╭─ INFORMATION PROVIDED

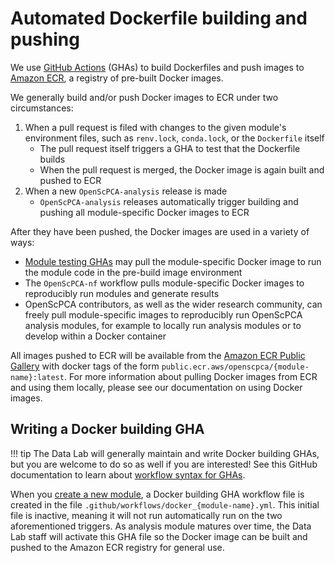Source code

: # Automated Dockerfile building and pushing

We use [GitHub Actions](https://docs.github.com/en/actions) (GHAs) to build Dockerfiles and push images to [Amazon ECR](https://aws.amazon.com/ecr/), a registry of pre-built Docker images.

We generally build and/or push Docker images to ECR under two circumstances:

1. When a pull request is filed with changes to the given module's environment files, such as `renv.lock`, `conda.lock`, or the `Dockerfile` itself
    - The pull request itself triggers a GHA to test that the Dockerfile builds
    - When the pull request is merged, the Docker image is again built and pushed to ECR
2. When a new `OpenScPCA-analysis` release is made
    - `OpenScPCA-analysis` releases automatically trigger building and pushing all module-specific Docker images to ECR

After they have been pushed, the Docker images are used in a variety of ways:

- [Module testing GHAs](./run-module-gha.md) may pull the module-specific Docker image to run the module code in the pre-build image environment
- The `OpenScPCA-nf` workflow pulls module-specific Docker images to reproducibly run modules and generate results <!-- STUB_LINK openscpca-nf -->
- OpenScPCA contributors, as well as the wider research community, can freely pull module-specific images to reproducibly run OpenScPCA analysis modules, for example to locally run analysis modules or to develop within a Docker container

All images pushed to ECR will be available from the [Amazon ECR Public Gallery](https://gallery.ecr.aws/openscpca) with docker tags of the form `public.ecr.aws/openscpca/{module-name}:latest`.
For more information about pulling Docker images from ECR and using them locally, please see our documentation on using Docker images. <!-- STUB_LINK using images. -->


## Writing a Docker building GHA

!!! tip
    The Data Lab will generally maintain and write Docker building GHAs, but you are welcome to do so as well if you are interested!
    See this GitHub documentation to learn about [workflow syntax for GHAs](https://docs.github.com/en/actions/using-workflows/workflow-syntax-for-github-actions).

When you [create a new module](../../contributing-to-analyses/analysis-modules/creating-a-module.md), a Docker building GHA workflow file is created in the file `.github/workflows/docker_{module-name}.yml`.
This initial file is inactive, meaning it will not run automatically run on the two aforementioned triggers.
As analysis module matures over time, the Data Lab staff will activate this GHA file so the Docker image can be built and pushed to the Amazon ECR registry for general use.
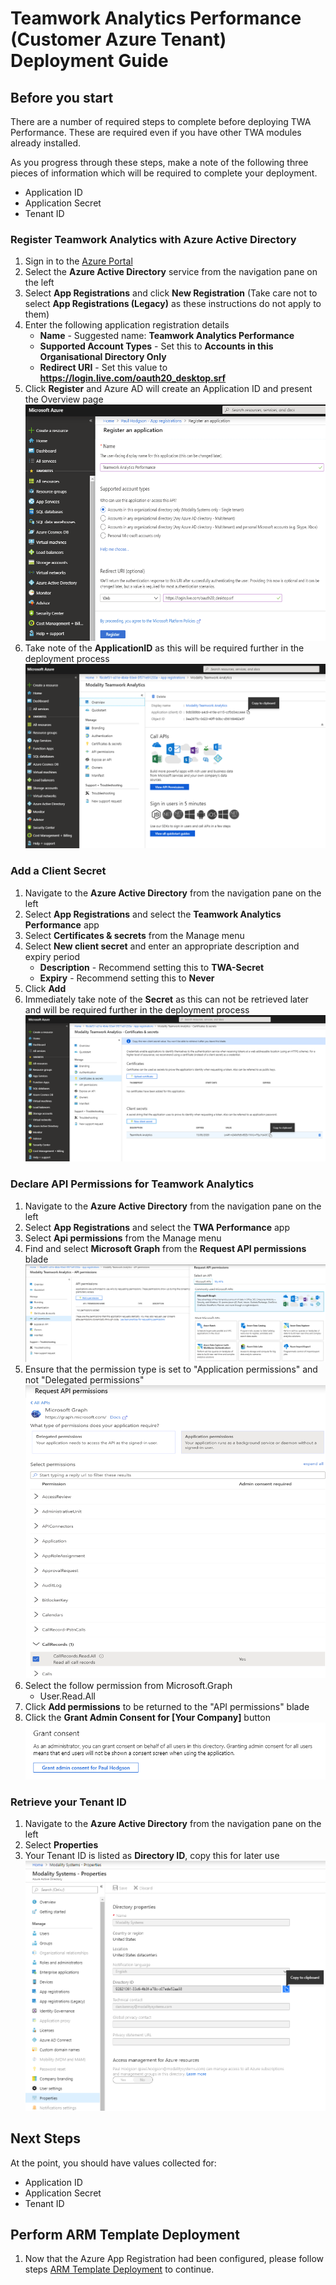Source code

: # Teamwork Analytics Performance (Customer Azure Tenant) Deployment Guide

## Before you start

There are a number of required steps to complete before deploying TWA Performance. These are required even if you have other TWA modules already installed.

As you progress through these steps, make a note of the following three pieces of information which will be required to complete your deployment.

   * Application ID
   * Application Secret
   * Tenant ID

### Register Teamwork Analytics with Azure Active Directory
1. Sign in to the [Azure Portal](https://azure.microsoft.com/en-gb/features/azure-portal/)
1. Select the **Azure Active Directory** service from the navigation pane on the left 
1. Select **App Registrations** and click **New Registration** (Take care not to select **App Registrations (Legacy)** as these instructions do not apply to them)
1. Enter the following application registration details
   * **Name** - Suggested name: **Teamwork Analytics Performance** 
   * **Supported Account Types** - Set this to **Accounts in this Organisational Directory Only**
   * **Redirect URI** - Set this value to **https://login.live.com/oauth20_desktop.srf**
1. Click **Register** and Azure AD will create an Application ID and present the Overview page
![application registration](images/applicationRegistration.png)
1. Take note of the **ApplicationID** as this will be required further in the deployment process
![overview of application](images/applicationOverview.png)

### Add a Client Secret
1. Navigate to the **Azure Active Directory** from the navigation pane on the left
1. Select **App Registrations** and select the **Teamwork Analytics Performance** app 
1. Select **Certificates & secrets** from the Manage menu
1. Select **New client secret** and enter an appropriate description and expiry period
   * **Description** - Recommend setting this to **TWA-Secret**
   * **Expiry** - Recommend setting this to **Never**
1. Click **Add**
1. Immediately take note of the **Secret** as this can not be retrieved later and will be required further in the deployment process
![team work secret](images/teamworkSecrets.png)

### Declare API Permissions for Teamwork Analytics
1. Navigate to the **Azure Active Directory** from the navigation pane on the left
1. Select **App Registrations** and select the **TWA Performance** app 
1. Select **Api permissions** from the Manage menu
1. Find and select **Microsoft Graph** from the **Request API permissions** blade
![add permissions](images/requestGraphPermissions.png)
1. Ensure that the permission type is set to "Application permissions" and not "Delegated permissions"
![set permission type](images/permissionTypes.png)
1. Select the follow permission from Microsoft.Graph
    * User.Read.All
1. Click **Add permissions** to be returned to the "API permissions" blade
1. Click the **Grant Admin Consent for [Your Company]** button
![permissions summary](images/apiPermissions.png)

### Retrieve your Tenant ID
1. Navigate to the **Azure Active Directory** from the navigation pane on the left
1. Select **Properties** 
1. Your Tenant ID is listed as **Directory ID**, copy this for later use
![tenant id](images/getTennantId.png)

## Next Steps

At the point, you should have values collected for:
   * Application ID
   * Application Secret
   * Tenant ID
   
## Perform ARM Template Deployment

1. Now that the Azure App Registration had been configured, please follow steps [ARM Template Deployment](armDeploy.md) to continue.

╰─

• TASK STATEMENT: Please output every line of the listing above as it stands, leaving out the pictures.

• EXERCISE RESULT:
Source code

: # Automated Dockerfile building and pushing

We use [GitHub Actions](https://docs.github.com/en/actions) (GHAs) to build Dockerfiles and push images to [Amazon ECR](https://aws.amazon.com/ecr/), a registry of pre-built Docker images.

We generally build and/or push Docker images to ECR under two circumstances:

1. When a pull request is filed with changes to the given module's environment files, such as `renv.lock`, `conda.lock`, or the `Dockerfile` itself
    - The pull request itself triggers a GHA to test that the Dockerfile builds
    - When the pull request is merged, the Docker image is again built and pushed to ECR
2. When a new `OpenScPCA-analysis` release is made
    - `OpenScPCA-analysis` releases automatically trigger building and pushing all module-specific Docker images to ECR

After they have been pushed, the Docker images are used in a variety of ways:

- [Module testing GHAs](./run-module-gha.md) may pull the module-specific Docker image to run the module code in the pre-build image environment
- The `OpenScPCA-nf` workflow pulls module-specific Docker images to reproducibly run modules and generate results <!-- STUB_LINK openscpca-nf -->
- OpenScPCA contributors, as well as the wider research community, can freely pull module-specific images to reproducibly run OpenScPCA analysis modules, for example to locally run analysis modules or to develop within a Docker container

All images pushed to ECR will be available from the [Amazon ECR Public Gallery](https://gallery.ecr.aws/openscpca) with docker tags of the form `public.ecr.aws/openscpca/{module-name}:latest`.
For more information about pulling Docker images from ECR and using them locally, please see our documentation on using Docker images. <!-- STUB_LINK using images. -->


## Writing a Docker building GHA

!!! tip
    The Data Lab will generally maintain and write Docker building GHAs, but you are welcome to do so as well if you are interested!
    See this GitHub documentation to learn about [workflow syntax for GHAs](https://docs.github.com/en/actions/using-workflows/workflow-syntax-for-github-actions).

When you [create a new module](../../contributing-to-analyses/analysis-modules/creating-a-module.md), a Docker building GHA workflow file is created in the file `.github/workflows/docker_{module-name}.yml`.
This initial file is inactive, meaning it will not run automatically run on the two aforementioned triggers.
As analysis module matures over time, the Data Lab staff will activate this GHA file so the Docker image can be built and pushed to the Amazon ECR registry for general use.
Source code

: # Teamwork Analytics Performance (Customer Azure Tenant) Deployment Guide

## Before you start

There are a number of required steps to complete before deploying TWA Performance. These are required even if you have other TWA modules already installed.

As you progress through these steps, make a note of the following three pieces of information which will be required to complete your deployment.

   * Application ID
   * Application Secret
   * Tenant ID

### Register Teamwork Analytics with Azure Active Directory
1. Sign in to the [Azure Portal](https://azure.microsoft.com/en-gb/features/azure-portal/)
1. Select the **Azure Active Directory** service from the navigation pane on the left 
1. Select **App Registrations** and click **New Registration** (Take care not to select **App Registrations (Legacy)** as these instructions do not apply to them)
1. Enter the following application registration details
   * **Name** - Suggested name: **Teamwork Analytics Performance** 
   * **Supported Account Types** - Set this to **Accounts in this Organisational Directory Only**
   * **Redirect URI** - Set this value to **https://login.live.com/oauth20_desktop.srf**
1. Click **Register** and Azure AD will create an Application ID and present the Overview page
![application registration](images/applicationRegistration.png)
1. Take note of the **ApplicationID** as this will be required further in the deployment process
![overview of application](images/applicationOverview.png)

### Add a Client Secret
1. Navigate to the **Azure Active Directory** from the navigation pane on the left
1. Select **App Registrations** and select the **Teamwork Analytics Performance** app 
1. Select **Certificates & secrets** from the Manage menu
1. Select **New client secret** and enter an appropriate description and expiry period
   * **Description** - Recommend setting this to **TWA-Secret**
   * **Expiry** - Recommend setting this to **Never**
1. Click **Add**
1. Immediately take note of the **Secret** as this can not be retrieved later and will be required further in the deployment process
![team work secret](images/teamworkSecrets.png)

### Declare API Permissions for Teamwork Analytics
1. Navigate to the **Azure Active Directory** from the navigation pane on the left
1. Select **App Registrations** and select the **TWA Performance** app 
1. Select **Api permissions** from the Manage menu
1. Find and select **Microsoft Graph** from the **Request API permissions** blade
![add permissions](images/requestGraphPermissions.png)
1. Ensure that the permission type is set to "Application permissions" and not "Delegated permissions"
![set permission type](images/permissionTypes.png)
1. Select the follow permission from Microsoft.Graph
    * User.Read.All
1. Click **Add permissions** to be returned to the "API permissions" blade
1. Click the **Grant Admin Consent for [Your Company]** button
![permissions summary](images/apiPermissions.png)

### Retrieve your Tenant ID
1. Navigate to the **Azure Active Directory** from the navigation pane on the left
1. Select **Properties** 
1. Your Tenant ID is listed as **Directory ID**, copy this for later use
![tenant id](images/getTennantId.png)

## Next Steps

At the point, you should have values collected for:
   * Application ID
   * Application Secret
   * Tenant ID
   
## Perform ARM Template Deployment

1. Now that the Azure App Registration had been configured, please follow steps [ARM Template Deployment](armDeploy.md) to continue.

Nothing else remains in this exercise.